**Try it:**
Return the data that follows exactly as it appears. Pictures do not belong in the copy.

Listed records Start Marker

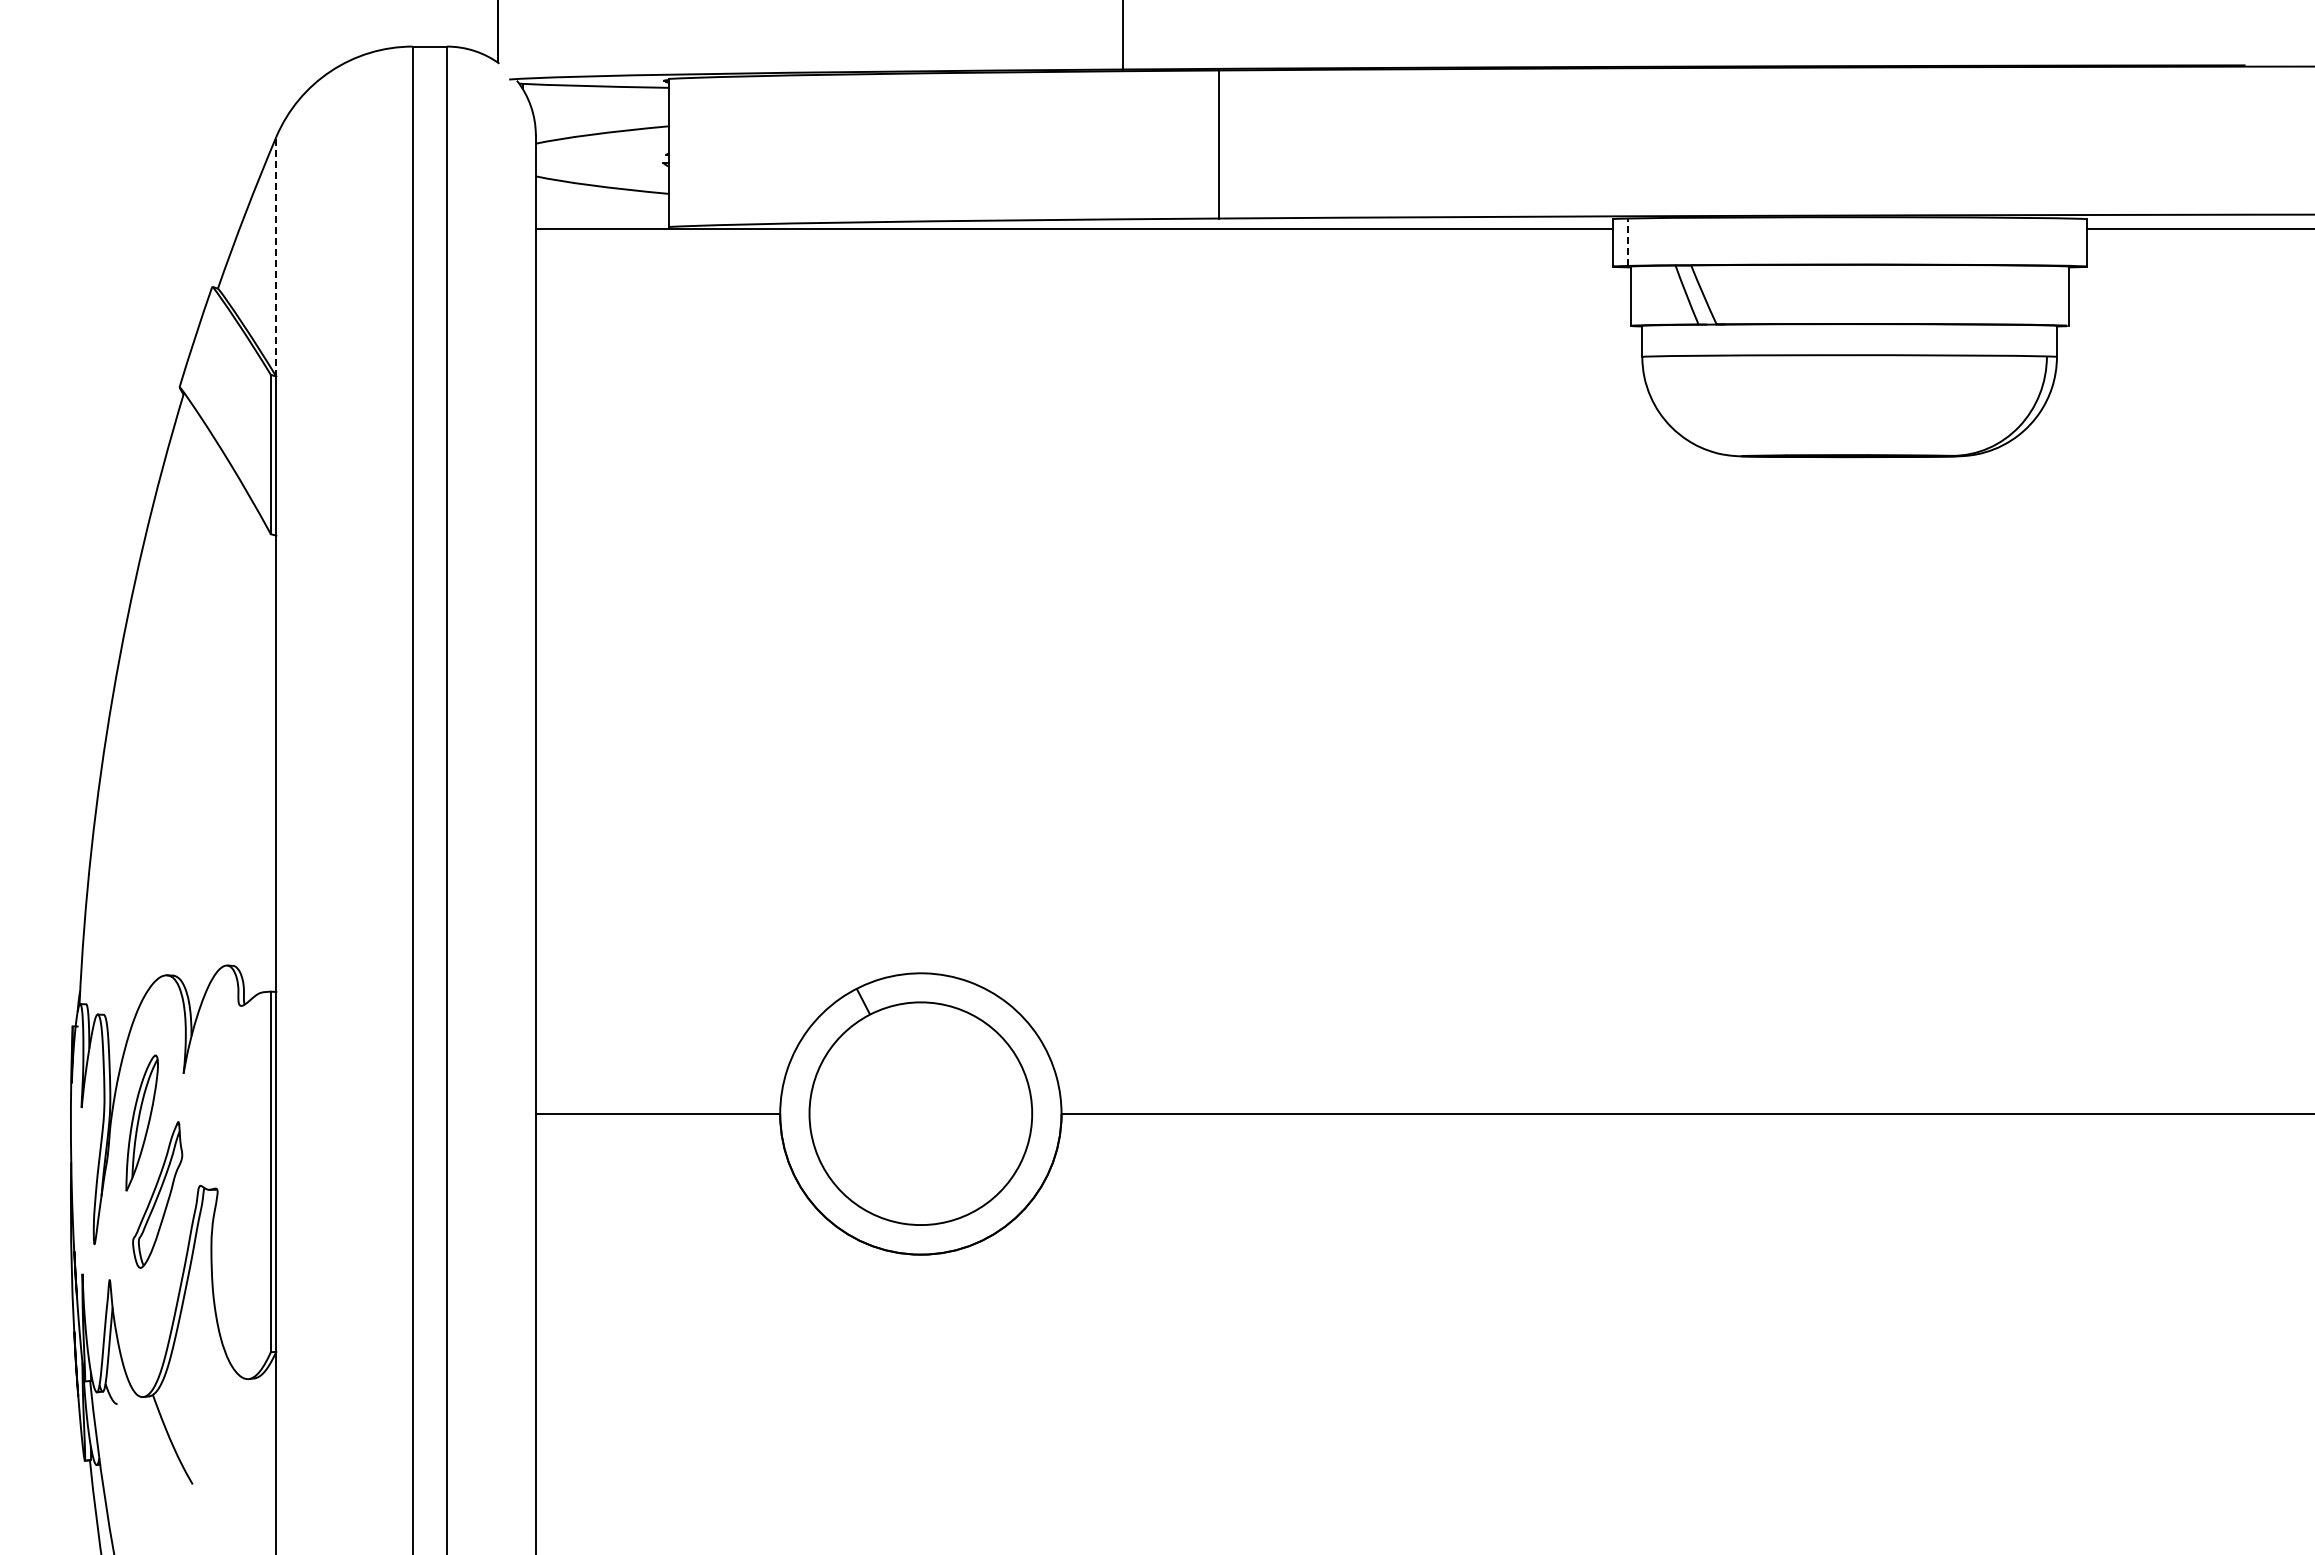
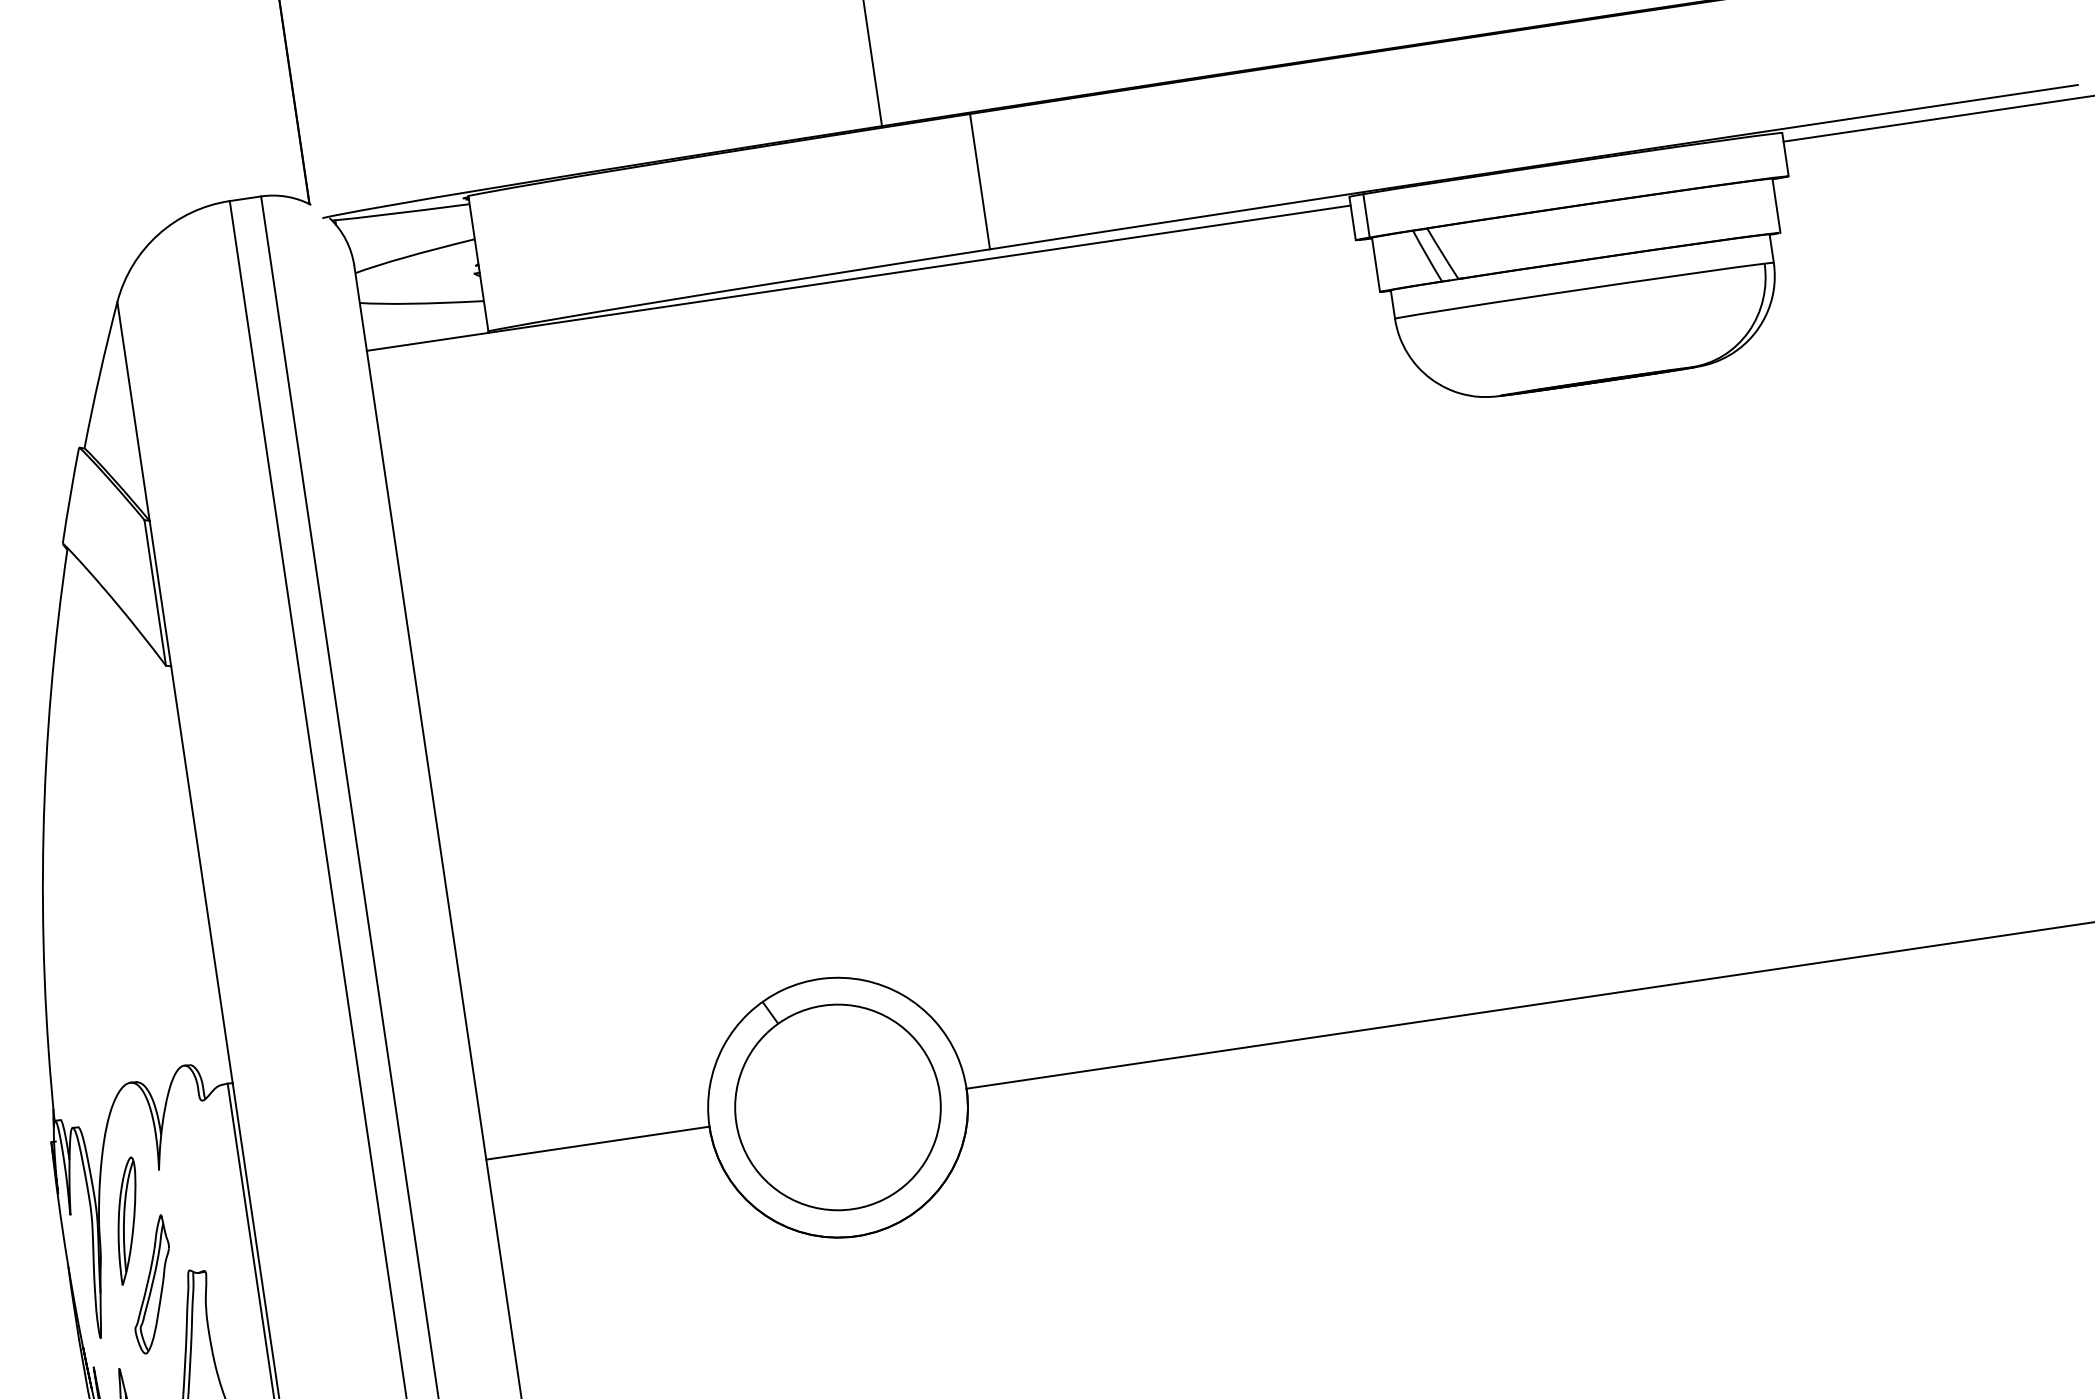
line: (1628, 242) -> (1366, 216), dashed -> solid
line: (276, 256) -> (133, 411), dashed -> solid

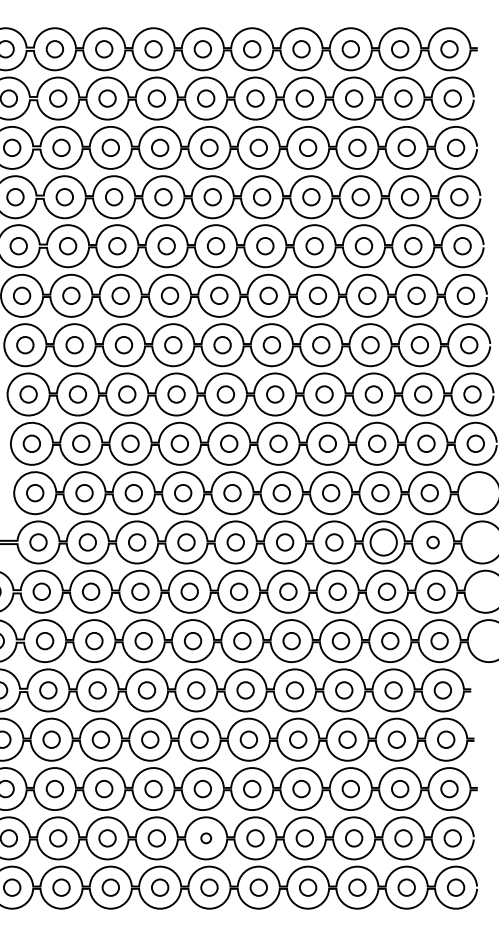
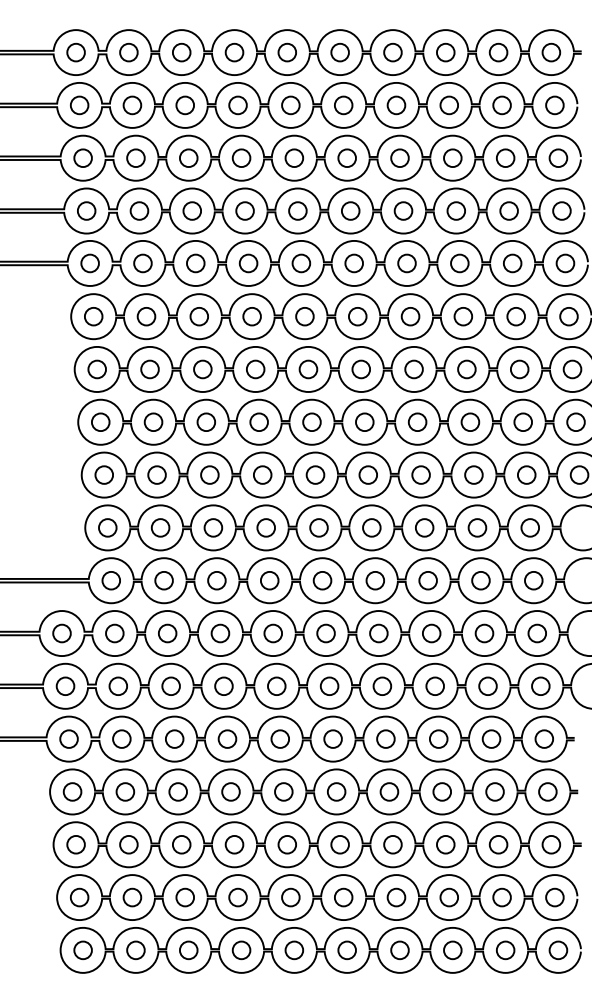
circle: (383, 542) -> (480, 580), size x0.62
circle: (432, 542) -> (533, 580), size x1.43
circle: (205, 838) -> (290, 897), size x1.67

Listed records End Marker

**Reply to the task:**
line: (1628, 242) -> (1366, 216), dashed -> solid
line: (276, 256) -> (133, 411), dashed -> solid

circle: (383, 542) -> (480, 580), size x0.62
circle: (432, 542) -> (533, 580), size x1.43
circle: (205, 838) -> (290, 897), size x1.67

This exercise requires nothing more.